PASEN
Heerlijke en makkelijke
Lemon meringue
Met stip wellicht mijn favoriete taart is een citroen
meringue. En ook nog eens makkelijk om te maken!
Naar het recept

++++++++

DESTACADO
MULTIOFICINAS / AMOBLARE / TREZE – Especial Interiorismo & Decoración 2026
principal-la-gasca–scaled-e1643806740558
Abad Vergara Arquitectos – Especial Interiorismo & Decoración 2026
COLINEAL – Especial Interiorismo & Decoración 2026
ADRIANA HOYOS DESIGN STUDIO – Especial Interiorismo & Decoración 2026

++++++++

• _Task objective_
Pull out each line in the listing above that contains the word "Decoración".

• _Reply_
MULTIOFICINAS / AMOBLARE / TREZE – Especial Interiorismo & Decoración 2026
Abad Vergara Arquitectos – Especial Interiorismo & Decoración 2026
COLINEAL – Especial Interiorismo & Decoración 2026
ADRIANA HOYOS DESIGN STUDIO – Especial Interiorismo & Decoración 2026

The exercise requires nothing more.